Bahan baku utamanya adalah resin yang dibeli di pasar Jatinegara, Jakarta Timur. Pemilihan resin sebagai bahan baku utama karena sifat resin yang mudah dibentuk. Bahan lain seperti cat dibeli di toko cat kimia di daerah Pondok Bambu Jakarta Timur, dan untuk magnet dibeli di daerah Kota, Jakarta Barat.

Proses Produksi
Proses produksi satu model souvenir Jakarta cukup mudah dan simpel, namun dalam mebuat desain, keterampilan menggambar dan tingkat kreativitas sangat dibutuhkan. Ayu dibantu oleh 2 orang karyawan di bagian produksi dan belanja bahan baku yang digaji sebesar UMR DKI Jakarta setiap bulannya. Khusus bagian pengecatan, langsung ditangani Ayu sendiri. Ayu merekrut karyawan dari daerah tempat workshopnya, dengan keterampilan yang diperlukan antara lain sedikit banyak memiliki pengetahuan di bidang seni, rajin. teliti dan jujur.

Pemasaran
Mengingat keterbatasan modal usaha, pertama kali Ayu memasarkan produknya secara online. 2 tahun kemudian, Ayu membuka workshop di Klender, Jakarta Timur. Setelah bergabung dengan UMKM Jakarta, ia pun mendapat kesempatan untuk memasok produknya di cawan Monas. 

Saat usahanya mulai berkembang, Ayu memberanikan diri ikut serta di event PRJ (Pekan Raya Jakarta). Awalnya Ayu ditolak untuk ikutan PRJ, alasannya karena produknya kurang kompetitif karena baru skala UKM, namun Ayu tetap bersikeras untuk ikut, dan akhirnya hingga PRJ sekarang ini pemasarannya berjalan baik.

Memasuki tahun 2007 Ayu lebih mempertajam pemasarannya dengan titip jual produk di berbagai toko dan galeri. Hingga saat ini ia sudah menitip jual produknya di 16 gerai, antara lain ; Hotel Sultan, Hotel Mulia, Hotel Shangrila, Bandara Soekarno Hatta, Cilandak Town Square, Thamrin City, Pendopo Artha Gading, Pendopo Alam Sutra, Bandung dan di berbagai tempat wisata seperti Monas dan Ancol.

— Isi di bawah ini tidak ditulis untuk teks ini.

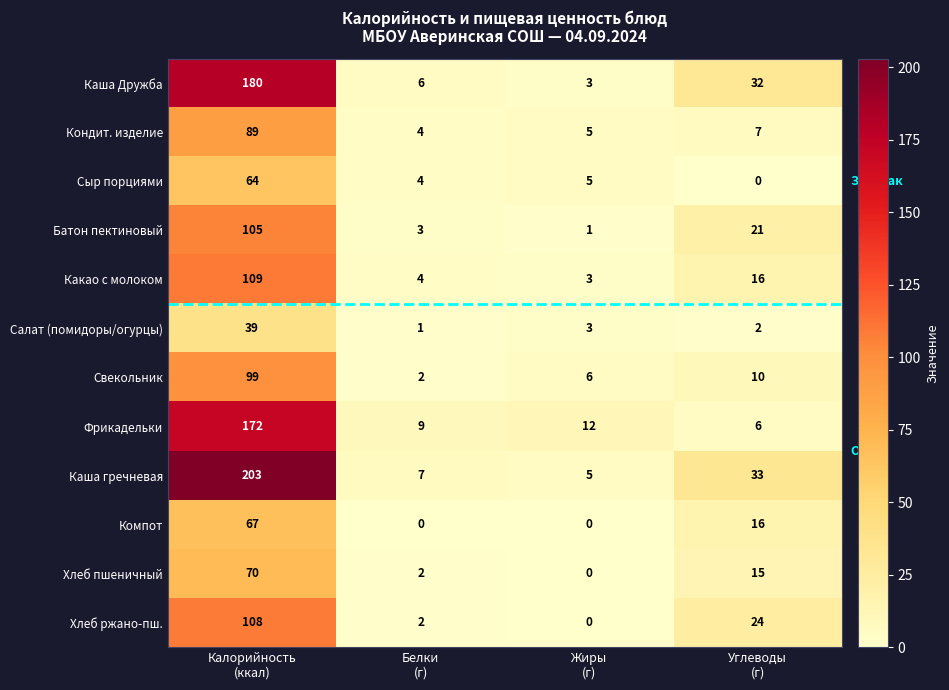

What is the sum of all Хлеб ржано-пш. values?

134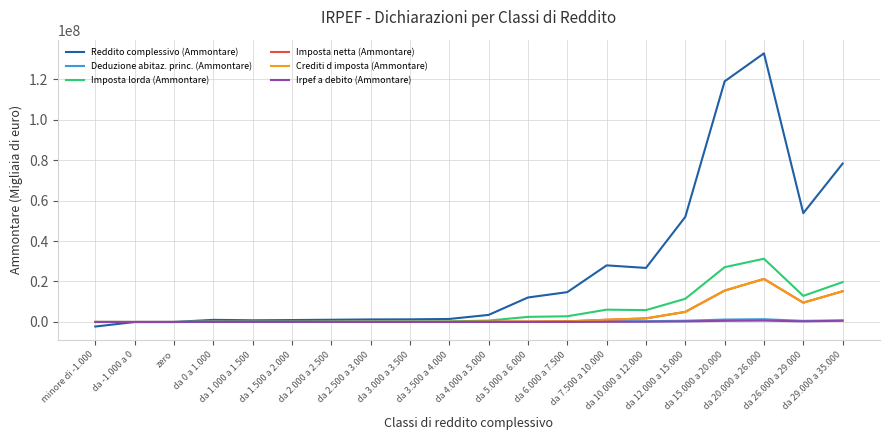

True or false: Irpef a debito (Ammontare) has a value of 115 at minore di -1.000.

True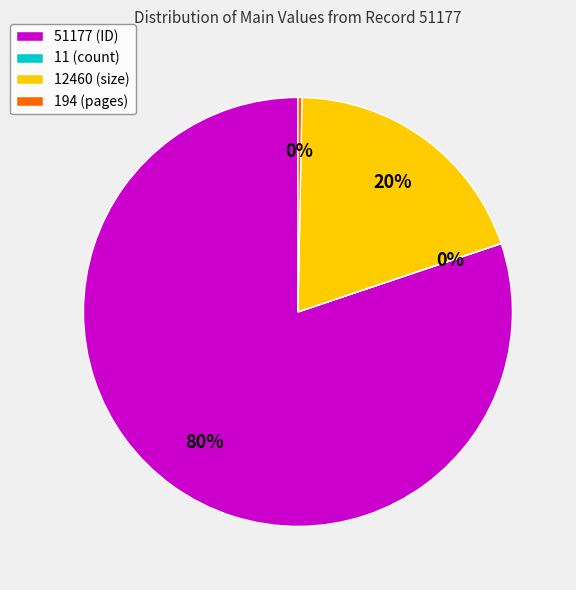

Is it true that 51177 (ID) is 80% of the pie?

True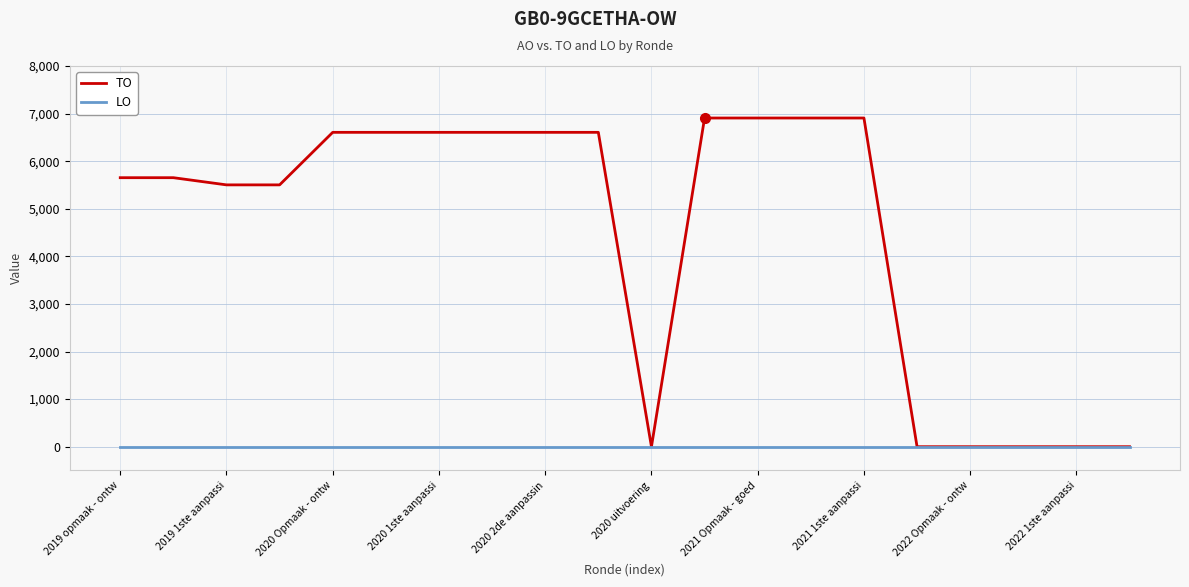

Reading left to right, what are all the values shown in this chart?

TO: 5653	5653	5502	5502	6606	6606	6606	6606	6606	6606	0	6907	6907	6907	6907	0	0	0	0	0
LO: 0	0	0	0	0	0	0	0	0	0	0	0	0	0	0	0	0	0	0	0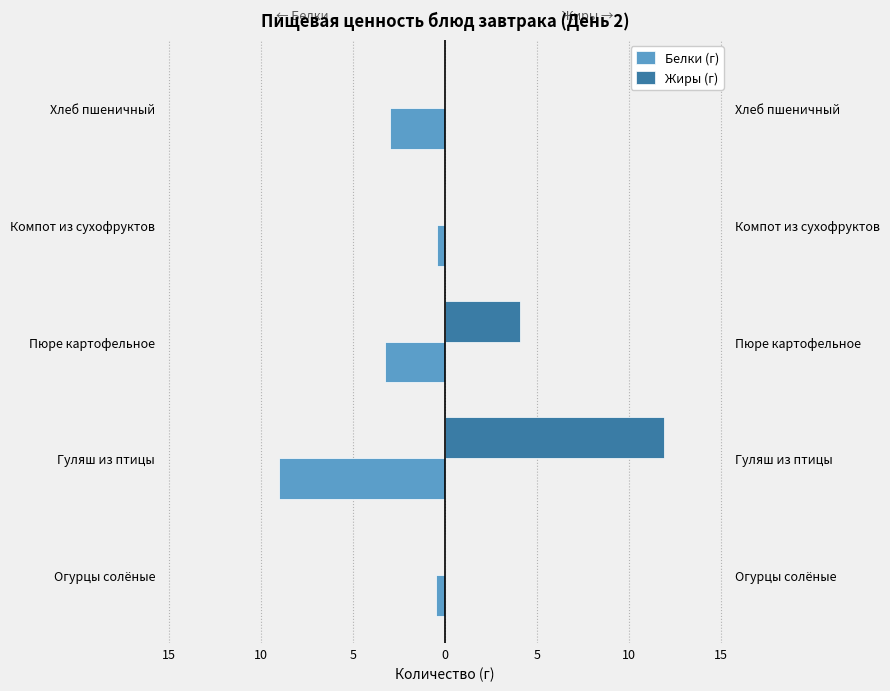

Is the value of Жиры (г) at Компот из сухофруктов greater than the value of Белки (г) at Хлеб пшеничный?

Yes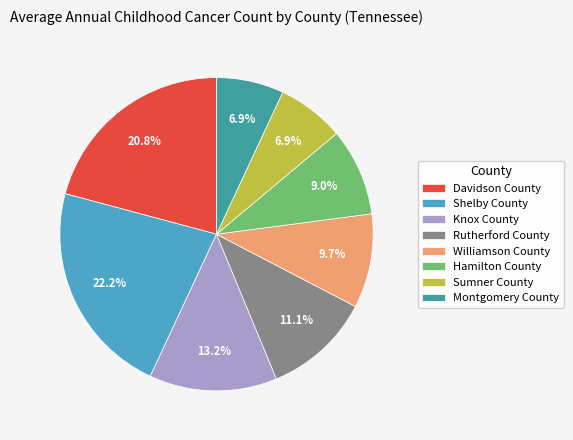

Is there any slice that represents more than half of the pie?

No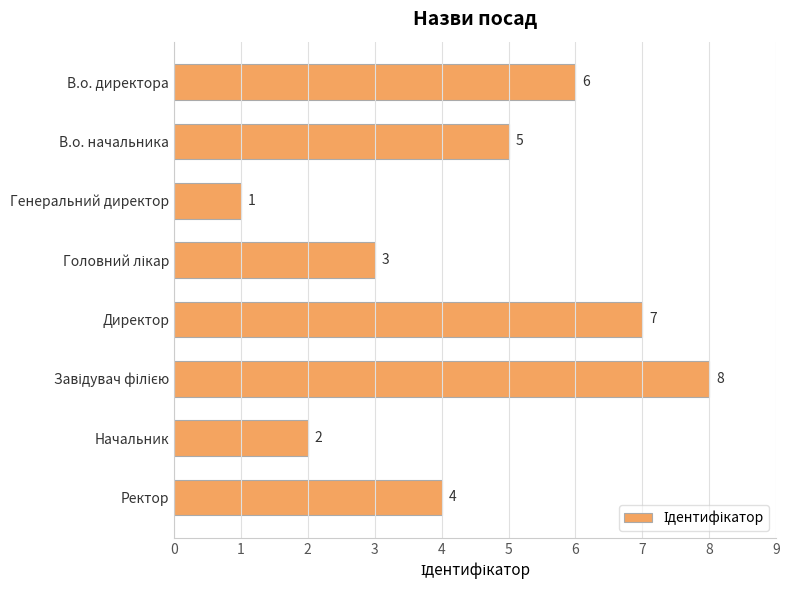

Reading top to bottom, extract all data points from this chart.

6	5	1	3	7	8	2	4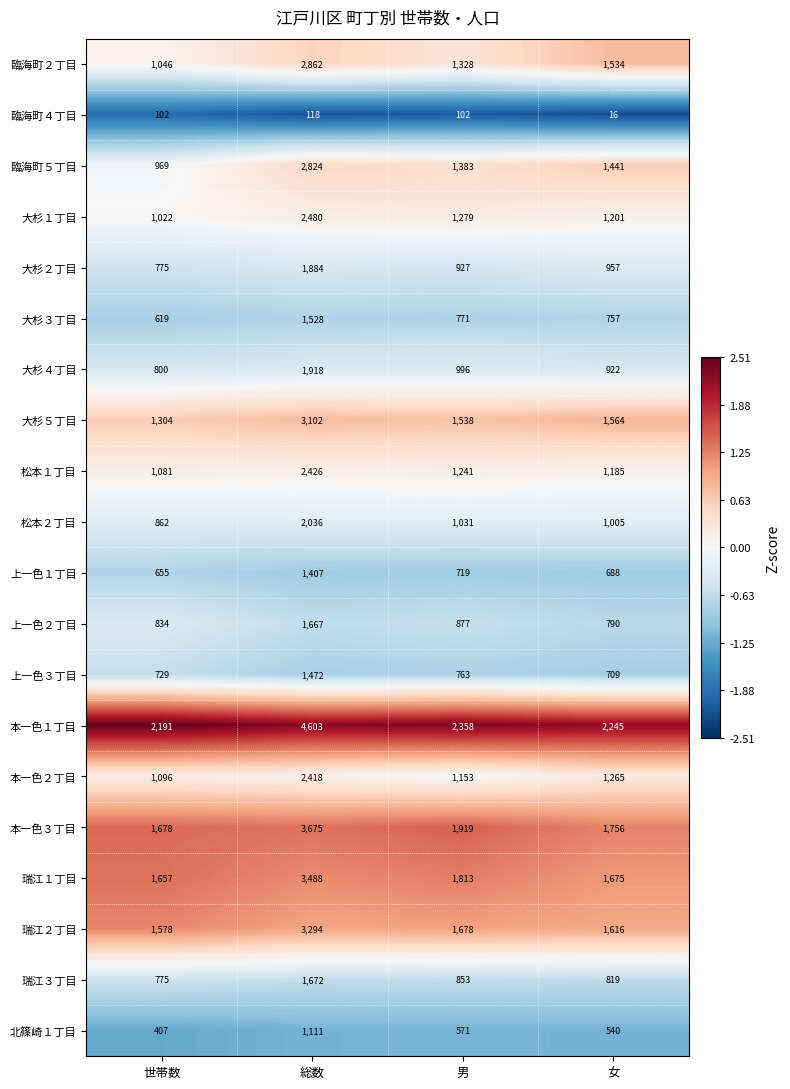

What is the sum of all 松本２丁目 values?

4934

Ayu memakai sistem konsinyasi dengan fee pihak gerai sekitar 20%-50% dari setiap produk yang terjual. Syarat yang diberikan pihak gerai menurut Ayu cukup dengan menyerahkan kelengkapan surat usaha, seperti izin usaha, surat paten HKI, pembukuan neraca laba rugi dan produk pun bisa diterima.

Keuntungan Usaha
Dalam sebulan setidaknya Ayu bisa memproduksi 1000 pcs per satu model produk, dan saat ini Ayu telah memiliki lebih dari 5 model produk yang setiap bulannya laku terjual. Tak heran ia mampu meraih omset hingga Rp. 130 juta per bulan dengan keuntungan bersih 40%-50%.

Berkat keunikan dan kreativitas produknya, Ayu pernah sekali waktu menerima order dari Australia, Singapura, Jepang, Norwegia, dan Amerika.